* WHAT THIS TASK INVOLVES: Start at the line with "3. Make your changes" in the records below, stop at the line with "## Acknowledgments", and return every line in that span exactly, the two end lines included.
[[ MATERIAL PROVIDED open ]]
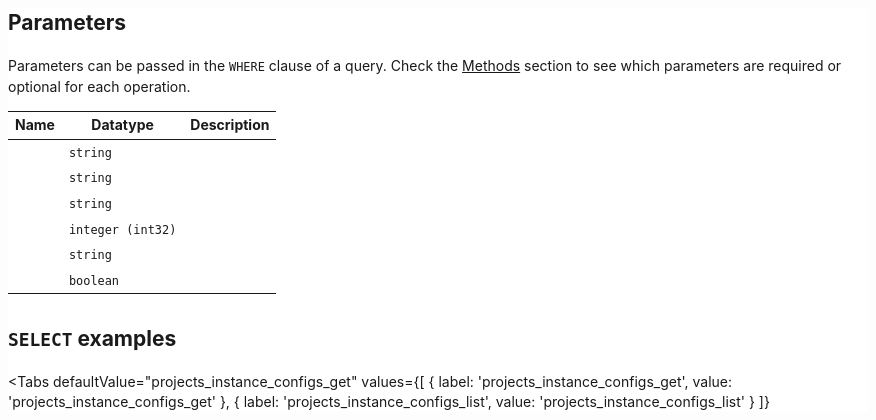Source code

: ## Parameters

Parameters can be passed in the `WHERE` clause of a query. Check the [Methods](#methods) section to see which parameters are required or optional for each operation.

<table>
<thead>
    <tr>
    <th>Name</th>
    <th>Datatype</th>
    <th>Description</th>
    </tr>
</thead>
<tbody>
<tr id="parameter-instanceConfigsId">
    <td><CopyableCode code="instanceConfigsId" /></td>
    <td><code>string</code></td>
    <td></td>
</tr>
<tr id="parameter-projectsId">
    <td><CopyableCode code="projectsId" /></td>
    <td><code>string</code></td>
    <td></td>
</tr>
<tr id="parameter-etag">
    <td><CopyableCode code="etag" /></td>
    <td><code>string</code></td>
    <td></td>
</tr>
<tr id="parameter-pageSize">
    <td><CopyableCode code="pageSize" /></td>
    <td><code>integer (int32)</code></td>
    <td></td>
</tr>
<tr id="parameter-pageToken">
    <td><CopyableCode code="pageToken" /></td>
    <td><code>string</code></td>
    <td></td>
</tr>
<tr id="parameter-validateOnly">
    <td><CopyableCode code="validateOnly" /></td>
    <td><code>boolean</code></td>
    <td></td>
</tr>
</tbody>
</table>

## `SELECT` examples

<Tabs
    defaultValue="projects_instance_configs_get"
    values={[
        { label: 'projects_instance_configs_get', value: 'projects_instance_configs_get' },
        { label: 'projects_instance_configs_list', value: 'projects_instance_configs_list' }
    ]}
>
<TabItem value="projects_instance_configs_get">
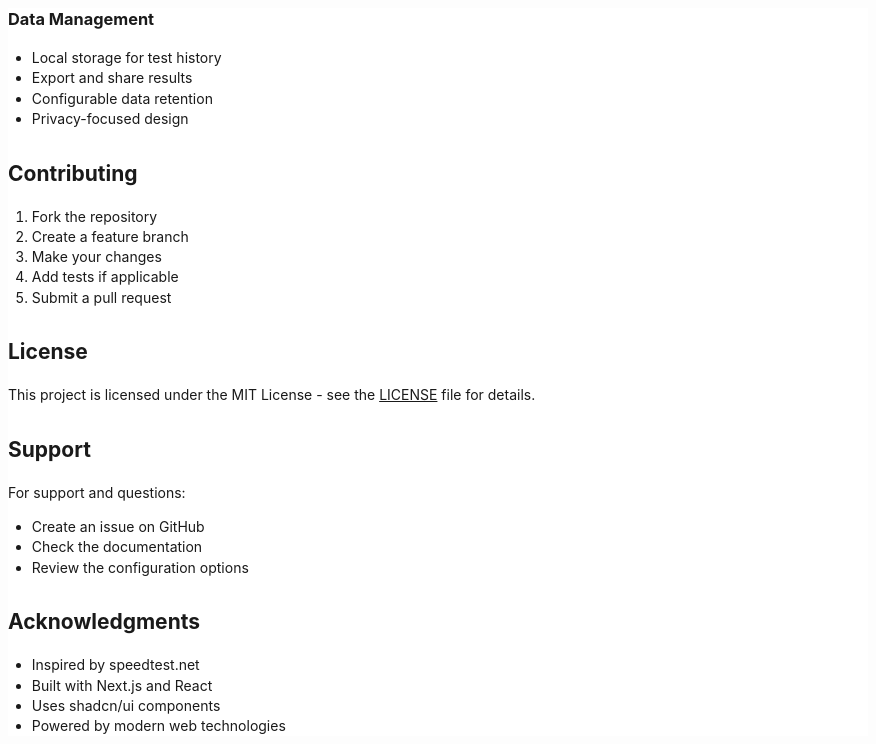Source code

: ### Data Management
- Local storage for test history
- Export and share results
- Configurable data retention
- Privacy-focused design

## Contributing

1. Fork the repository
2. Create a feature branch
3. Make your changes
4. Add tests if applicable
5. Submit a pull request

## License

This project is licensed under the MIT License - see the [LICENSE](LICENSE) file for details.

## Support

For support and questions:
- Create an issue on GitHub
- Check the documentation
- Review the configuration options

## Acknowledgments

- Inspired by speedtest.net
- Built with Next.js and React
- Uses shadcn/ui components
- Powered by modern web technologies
[[ MATERIAL PROVIDED closed ]]
* RESPONSE FOR THIS EXERCISE:
3. Make your changes
4. Add tests if applicable
5. Submit a pull request

## License

This project is licensed under the MIT License - see the [LICENSE](LICENSE) file for details.

## Support

For support and questions:
- Create an issue on GitHub
- Check the documentation
- Review the configuration options

## Acknowledgments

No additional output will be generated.